Vom Allerweltsbonbon zum begehrten Kultobjekt

In den 1980er Jahren wurden die 'Barbariskas' im Zuge der Anti-Alkohol-Kampagne in der Sowjetunion zu einer Mangelware. Diese Knappheit verhalf den einst alltäglichen Bonbons zu einem besonderen Kultstatus und verband sie untrennbar mit der Nostalgie für die sowjetische Zeit. Ihre Bedeutung im Alltag wurde sogar dadurch unterstrichen, dass sie an Bord von Flugzeugen an Passagiere verteilt wurden.

Heute sind 'Barbariskas' nach wie vor beliebt. Ihre Rezeptur hat sich zwar gewandelt, bewahrt aber den Geist der alten Tradition. Die Geschichte dieser Bonbons erzählt also nicht nur von einem Geschmack, sondern auch von einem kulturellen Kontext, der sie zu einem Teil des kollektiven Gedächtnisses macht.
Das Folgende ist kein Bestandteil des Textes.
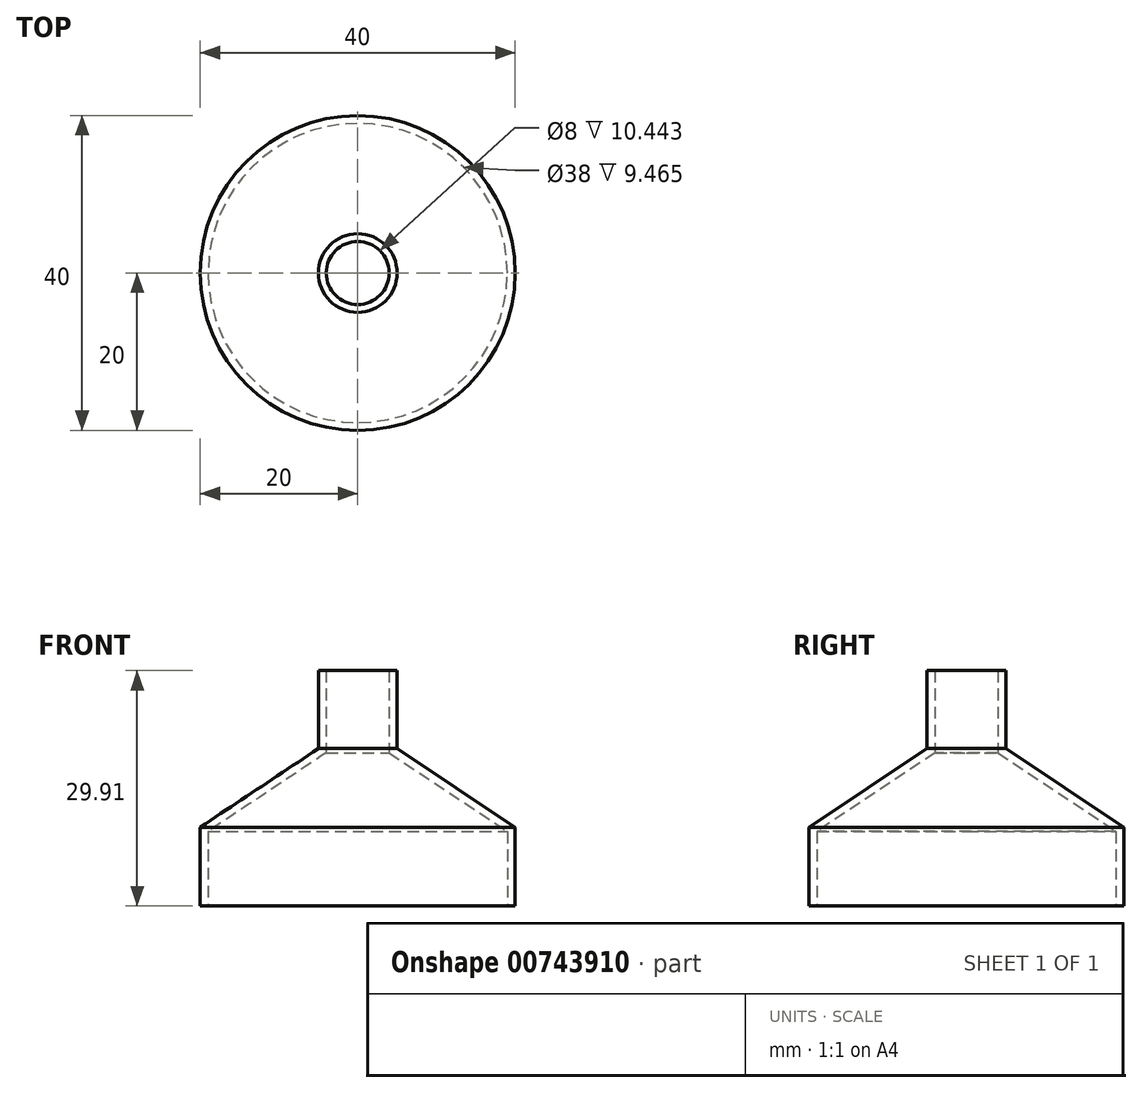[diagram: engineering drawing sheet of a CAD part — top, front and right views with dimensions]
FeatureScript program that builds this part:
annotation { "Feature Type Name" : "Feature", "Feature Type Description" : "" }
export const myFeature = defineFeature(function(context is Context, id is Id, definition is map)
    precondition{}
    {
        {
            var Q0;
            Q0=qCreatedBy(makeId("Front.planeOp"),FACE);
            var sketch = newSketch(context, id + "F0", { "sketchPlane" : qUnion([Q0])});
            skLineSegment(sketch, "E0.right", {"start": v(20, 0) * mm, "end": v(20, 10) * mm});
            skLineSegment(sketch, "E1", {"start": v(20, 10) * mm, "end": v(5, 20) * mm});
            skLineSegment(sketch, "E2", {"start": v(5, 20) * mm, "end": v(5, 29.9) * mm});
            skLineSegment(sketch, "E3.0", {"start": v(4, 19.46) * mm, "end": v(4, 29.9) * mm});
            skLineSegment(sketch, "E3.1", {"start": v(19, 9.46) * mm, "end": v(4, 19.46) * mm});
            skLineSegment(sketch, "E4", {"start": v(4, 29.9) * mm, "end": v(5, 29.9) * mm});
            skLineSegment(sketch, "E5", {"start": v(19, 9.46) * mm, "end": v(19, 0) * mm});
            skLineSegment(sketch, "E6", {"start": v(19, 0) * mm, "end": v(20, 0) * mm});
            skLineSegment(sketch, "E7", {"start": v(0, 0) * mm, "end": v(0, 29.86) * mm});
            skSolve(sketch);
        }
        {
            var Q0;
            Q0 = qSketchRegion(id + "F0", true);
            var Q1;
            Q1=sQuery(id+"F0.wireOp",EDGE,"E7");
            revolve(context, id + "F1", {"surfaceOperationType" : NewSurfaceOperationType.NEW, "entities" : qUnion([Q0]), "axis" : qUnion([Q1]), "revolveType" : RevolveType.FULL});
        }
    });
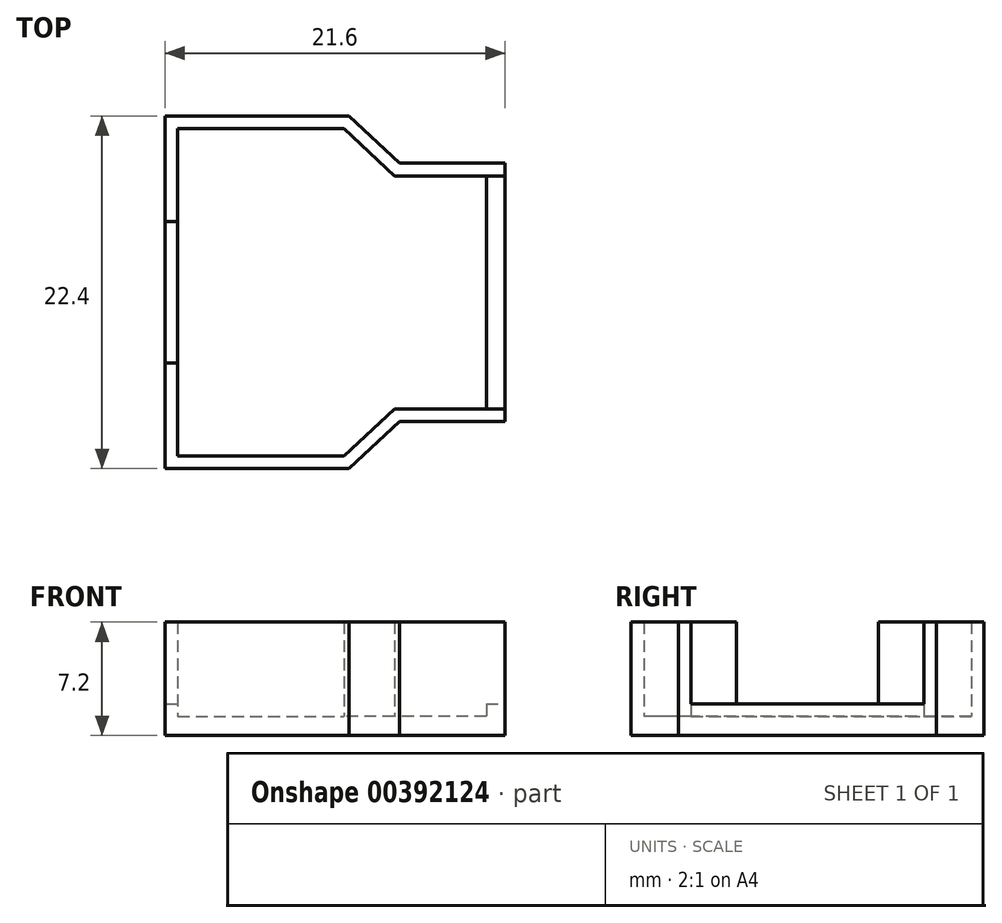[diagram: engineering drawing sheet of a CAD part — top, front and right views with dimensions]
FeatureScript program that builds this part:
annotation { "Feature Type Name" : "Feature", "Feature Type Description" : "" }
export const myFeature = defineFeature(function(context is Context, id is Id, definition is map)
    precondition{}
    {
        {
            var Q0;
            Q0=qCreatedBy(makeId("Top.planeOp"),FACE);
            var sketch = newSketch(context, id + "F0", { "sketchPlane" : qUnion([Q0])});
            skLineSegment(sketch, "E0.0", {"start": v(8.67, 8.2) * mm, "end": v(15.4, 8.2) * mm});
            skLineSegment(sketch, "E0.1", {"start": v(5.47, 11.2) * mm, "end": v(8.67, 8.2) * mm});
            skLineSegment(sketch, "E0.2", {"start": v(15.4, 8.2) * mm, "end": v(15.4, -8.2) * mm});
            skLineSegment(sketch, "E0.3", {"start": v(5.47, 11.2) * mm, "end": v(-6.2, 11.2) * mm});
            skLineSegment(sketch, "E0.4", {"start": v(-6.2, -11.2) * mm, "end": v(-6.2, 11.2) * mm});
            skLineSegment(sketch, "E0.7", {"start": v(5.47, -11.2) * mm, "end": v(8.67, -8.2) * mm});
            skLineSegment(sketch, "E0.8", {"start": v(5.47, -11.2) * mm, "end": v(-6.2, -11.2) * mm});
            skLineSegment(sketch, "E1.bottom", {"start": v(-6.2, 4.5) * mm, "end": v(-5.4, 4.5) * mm});
            skLineSegment(sketch, "E1.top", {"start": v(-6.2, -4.5) * mm, "end": v(-5.4, -4.5) * mm});
            skLineSegment(sketch, "E1.left", {"start": v(-6.2, 4.5) * mm, "end": v(-6.2, -4.5) * mm});
            skLineSegment(sketch, "E2.0", {"start": v(8.36, 7.4) * mm, "end": v(14.2, 7.4) * mm});
            skLineSegment(sketch, "E2.1", {"start": v(5.16, 10.4) * mm, "end": v(8.36, 7.4) * mm});
            skLineSegment(sketch, "E2.2", {"start": v(5.16, 10.4) * mm, "end": v(-5.4, 10.4) * mm});
            skLineSegment(sketch, "E2.3", {"start": v(-5.4, -10.4) * mm, "end": v(-5.4, 10.4) * mm});
            skLineSegment(sketch, "E2.6", {"start": v(5.16, -10.4) * mm, "end": v(8.36, -7.4) * mm});
            skLineSegment(sketch, "E2.7", {"start": v(5.16, -10.4) * mm, "end": v(-5.4, -10.4) * mm});
            skLineSegment(sketch, "E3", {"start": v(14.2, 7.4) * mm, "end": v(14.2, -7.4) * mm});
            skLineSegment(sketch, "E4", {"start": v(14.2, 7.4) * mm, "end": v(15.4, 7.4) * mm});
            skLineSegment(sketch, "E5", {"start": v(14.2, -7.4) * mm, "end": v(15.4, -7.4) * mm});
            skLineSegment(sketch, "E6", {"start": v(8.36, -7.4) * mm, "end": v(14.2, -7.4) * mm});
            skLineSegment(sketch, "E7", {"start": v(8.67, -8.2) * mm, "end": v(15.4, -8.2) * mm});
            skSolve(sketch);
        }
        {
            var Q0;
            Q0=makeQuery(id+"F0.imprint","IMPRINT",FACE,{"disambiguationData":[TD([[makeQuery(id+"F0.imprint","IMPRINT",EDGE,{"derivedFrom":sQuery(id+"F0.wireOp",EDGE,"E2.0")}),-1.0]])]});
            var Q1;
            {var subQ5=sQuery(id+"F0.wireOp",EDGE,"E0.0");Q1=makeQuery(id+"F0.imprint","IMPRINT",FACE,{"disambiguationData":[TD([[makeQuery(id+"F0.imprint","IMPRINT",EDGE,{"derivedFrom":subQ5}),-1.0]])]});}
            var Q2;
            {var subQ0=sQuery(id+"F0.wireOp",EDGE,"E1.bottom");Q2=makeQuery(id+"F0.imprint","IMPRINT",FACE,{"disambiguationData":[TD([[makeQuery(id+"F0.imprint","IMPRINT",EDGE,{"derivedFrom":subQ0}),-1.0]])]});}
            var Q3;
            Q3=makeQuery(id+"F0.imprint","IMPRINT",FACE,{"disambiguationData":[TD([[makeQuery(id+"F0.imprint","IMPRINT",EDGE,{"derivedFrom":sQuery(id+"F0.wireOp",EDGE,"E0.7")}),1.0]])]});
            var Q4;
            Q4=makeQuery(id+"F0.imprint","IMPRINT",FACE,{"disambiguationData":[TD([[makeQuery(id+"F0.imprint","IMPRINT",EDGE,{"derivedFrom":sQuery(id+"F0.wireOp",EDGE,"E3")}),1.0]])]});
            extrude(context, id + "F1", {"entities" : qUnion([Q0, Q1, Q2, Q3, Q4]), "depth" : 1.2 * mm});
        }
        {
            var Q0;
            {var subQ0=sQuery(id+"F0.wireOp",EDGE,"E1.bottom");Q0=makeQuery(id+"F0.imprint","IMPRINT",FACE,{"disambiguationData":[TD([[makeQuery(id+"F0.imprint","IMPRINT",EDGE,{"derivedFrom":subQ0}),-1.0]])]});}
            extrude(context, id + "F2", {"entities" : qUnion([Q0]), "operationType" : NewBodyOperationType.ADD, "depth" : 2 * mm});
        }
        {
            var Q0;
            Q0=makeQuery(id+"F0.imprint","IMPRINT",FACE,{"disambiguationData":[TD([[makeQuery(id+"F0.imprint","IMPRINT",EDGE,{"derivedFrom":sQuery(id+"F0.wireOp",EDGE,"E3")}),1.0]])]});
            extrude(context, id + "F3", {"entities" : qUnion([Q0]), "operationType" : NewBodyOperationType.ADD, "depth" : 2 * mm});
        }
        {
            var Q0;
            {var subQ5=sQuery(id+"F0.wireOp",EDGE,"E0.0");Q0=makeQuery(id+"F0.imprint","IMPRINT",FACE,{"disambiguationData":[TD([[makeQuery(id+"F0.imprint","IMPRINT",EDGE,{"derivedFrom":subQ5}),-1.0]])]});}
            var Q1;
            Q1=makeQuery(id+"F0.imprint","IMPRINT",FACE,{"disambiguationData":[TD([[makeQuery(id+"F0.imprint","IMPRINT",EDGE,{"derivedFrom":sQuery(id+"F0.wireOp",EDGE,"E0.7")}),1.0]])]});
            extrude(context, id + "F4", {"entities" : qUnion([Q0, Q1]), "operationType" : NewBodyOperationType.ADD, "depth" : 7.2 * mm});
        }
    });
Die anhaltende Popularität der 'Barbariskas' zeigt, wie traditionelle Süßigkeiten trotz veränderter Zutaten und Herstellungsverfahren ihre Relevanz behalten können. Sie sind mehr als nur ein Gaumenschmaus; sie wurden zu einem Symbol für Nostalgie und gemeinsame Erinnerungen, das verschiedene Generationen verbindet. Die Entwicklung der 'Barbariska' spiegelt den Wandel der Konsumgewohnheiten und kulturellen Strömungen in der Ukraine über viele Jahrzehnte wider.